There is a distinct advantage for repairing completely disrupted PL structures and meniscal attachments in acute injuries ( Fig. 17-3 ). At the time of surgery, extensive disruption of these structures is observed. Careful dissection is required to identify anatomic tissue planes and maintain an intact vascular and neural supply. The so-called golden period to perform an acute surgical repair is within 7 to 14 days of the injury. After this time, scar tissue will obliterate tissue planes and make the dissection and repair difficult.
A lower extremity venous ultrasound is obtained before surgery in acute multiligament knee injuries that have swelling and soft tissue damage to detect occult venous thrombosis that requires urgent treatment and contraindicates surgery. An initial delay in surgery for 5 to 7 days allows for observation of the neurovascular status, soft tissue swelling, skin integrity, and some clearing of hemorrhage in soft tissues in the injured extremity.
During this time, the lower extremity is supported in a soft-hinged full-leg brace in extension with a well-padded compression dressing. In knees with extensive damage to the PL structures and PCL, a bivalved cylinder cast with a posterior plaster shell and posterior foam calf pad may be required to provide added stability and prevent posterior tibial subluxation. Reduction of the tibiofemoral joint is verified by a lateral radiograph. Lower limb elevation, ice, and compression are important. The physical therapist initiates early protected knee motion, patellar mobilization, active quadriceps function, and electrical muscle stimulation. Dislocated knees scheduled for surgery require vascular consultation, ankle/brachial studies (ankle/brachial index ≥90%), and possible arteriography to exclude arterial injuries, even when intact peripheral pulses are present.
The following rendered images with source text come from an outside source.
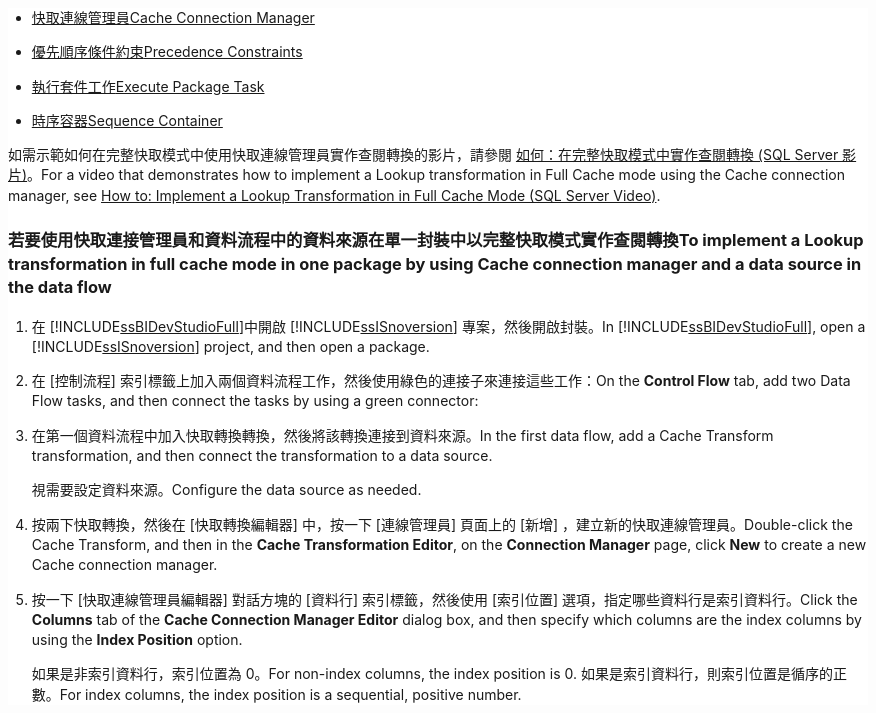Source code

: -   [<span data-ttu-id="cde2c-129">快取連線管理員</span><span class="sxs-lookup"><span data-stu-id="cde2c-129">Cache Connection Manager</span></span>](cache-connection-manager.md)  
  
-   [<span data-ttu-id="cde2c-130">優先順序條件約束</span><span class="sxs-lookup"><span data-stu-id="cde2c-130">Precedence Constraints</span></span>](../control-flow/precedence-constraints.md)  
  
-   [<span data-ttu-id="cde2c-131">執行套件工作</span><span class="sxs-lookup"><span data-stu-id="cde2c-131">Execute Package Task</span></span>](../control-flow/execute-package-task.md)  
  
-   [<span data-ttu-id="cde2c-132">時序容器</span><span class="sxs-lookup"><span data-stu-id="cde2c-132">Sequence Container</span></span>](../control-flow/sequence-container.md)  
  
 <span data-ttu-id="cde2c-133">如需示範如何在完整快取模式中使用快取連線管理員實作查閱轉換的影片，請參閱 [如何：在完整快取模式中實作查閱轉換 (SQL Server 影片)](https://go.microsoft.com/fwlink/?LinkId=131031)。</span><span class="sxs-lookup"><span data-stu-id="cde2c-133">For a video that demonstrates how to implement a Lookup transformation in Full Cache mode using the Cache connection manager, see [How to: Implement a Lookup Transformation in Full Cache Mode (SQL Server Video)](https://go.microsoft.com/fwlink/?LinkId=131031).</span></span>  
  
### <a name="to-implement-a-lookup-transformation-in-full-cache-mode-in-one-package-by-using-cache-connection-manager-and-a-data-source-in-the-data-flow"></a><span data-ttu-id="cde2c-134">若要使用快取連接管理員和資料流程中的資料來源在單一封裝中以完整快取模式實作查閱轉換</span><span class="sxs-lookup"><span data-stu-id="cde2c-134">To implement a Lookup transformation in full cache mode in one package by using Cache connection manager and a data source in the data flow</span></span>  
  
1.  <span data-ttu-id="cde2c-135">在 [!INCLUDE[ssBIDevStudioFull](../../includes/ssbidevstudiofull-md.md)]中開啟 [!INCLUDE[ssISnoversion](../../includes/ssisnoversion-md.md)] 專案，然後開啟封裝。</span><span class="sxs-lookup"><span data-stu-id="cde2c-135">In [!INCLUDE[ssBIDevStudioFull](../../includes/ssbidevstudiofull-md.md)], open a [!INCLUDE[ssISnoversion](../../includes/ssisnoversion-md.md)] project, and then open a package.</span></span>  
  
2.  <span data-ttu-id="cde2c-136">在 [控制流程]  索引標籤上加入兩個資料流程工作，然後使用綠色的連接子來連接這些工作：</span><span class="sxs-lookup"><span data-stu-id="cde2c-136">On the **Control Flow** tab, add two Data Flow tasks, and then connect the tasks by using a green connector:</span></span>  
  
3.  <span data-ttu-id="cde2c-137">在第一個資料流程中加入快取轉換轉換，然後將該轉換連接到資料來源。</span><span class="sxs-lookup"><span data-stu-id="cde2c-137">In the first data flow, add a Cache Transform transformation, and then connect the transformation to a data source.</span></span>  
  
     <span data-ttu-id="cde2c-138">視需要設定資料來源。</span><span class="sxs-lookup"><span data-stu-id="cde2c-138">Configure the data source as needed.</span></span>  
  
4.  <span data-ttu-id="cde2c-139">按兩下快取轉換，然後在 [快取轉換編輯器]  中，按一下 [連線管理員]  頁面上的 [新增]  ，建立新的快取連線管理員。</span><span class="sxs-lookup"><span data-stu-id="cde2c-139">Double-click the Cache Transform, and then in the **Cache Transformation Editor**, on the **Connection Manager** page, click **New** to create a new Cache connection manager.</span></span>  
  
5.  <span data-ttu-id="cde2c-140">按一下 [快取連線管理員編輯器] 對話方塊的 [資料行] 索引標籤，然後使用 [索引位置] 選項，指定哪些資料行是索引資料行。</span><span class="sxs-lookup"><span data-stu-id="cde2c-140">Click the **Columns** tab of the **Cache Connection Manager Editor** dialog box, and then specify which columns are the index columns by using the **Index Position** option.</span></span>  
  
     <span data-ttu-id="cde2c-141">如果是非索引資料行，索引位置為 0。</span><span class="sxs-lookup"><span data-stu-id="cde2c-141">For non-index columns, the index position is 0.</span></span> <span data-ttu-id="cde2c-142">如果是索引資料行，則索引位置是循序的正數。</span><span class="sxs-lookup"><span data-stu-id="cde2c-142">For index columns, the index position is a sequential, positive number.</span></span>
Contraindications to acute surgical repair are excessive soft tissue swelling, hemorrhage, and edema that are frequently present in dislocated knees with multiple ligament ruptures. The operative procedure adds to the injury by increasing edema and soft tissue swelling, risk of infection, vascular problems (including compartment syndromes), and skin flap necrosis. In these cases, it is preferable to treat the acute injury and perform ligament reconstructive procedures later after tissue swelling is resolved and muscle function and knee motion have been restored.
In addition, there is a significant incidence of knee arthrofibrosis after acute surgical treatment of knee dislocations, which is lessened with a staged approach. In our experience, the majority of multiligament disruptions in dislocated knees are not candidates for acute surgical procedures. A delay in surgical reconstruction results in a decreased incidence of knee arthrofibrosis and markedly improves surgical outcomes. Other obvious contraindications include open wounds and skin abrasions.
Magnetic resonance imaging (MRI) provides important information regarding ligament ruptures, articular cartilage damage, and meniscus tears. Frequently, the sites of rupture to the FCL, popliteus muscle and tendon, PFL, and meniscal attachments may be identified before surgery. One note of caution is the edema and swelling in the PL tissues leads to a conclusion of greater tissue damage and disruption than what is actually encountered at surgery.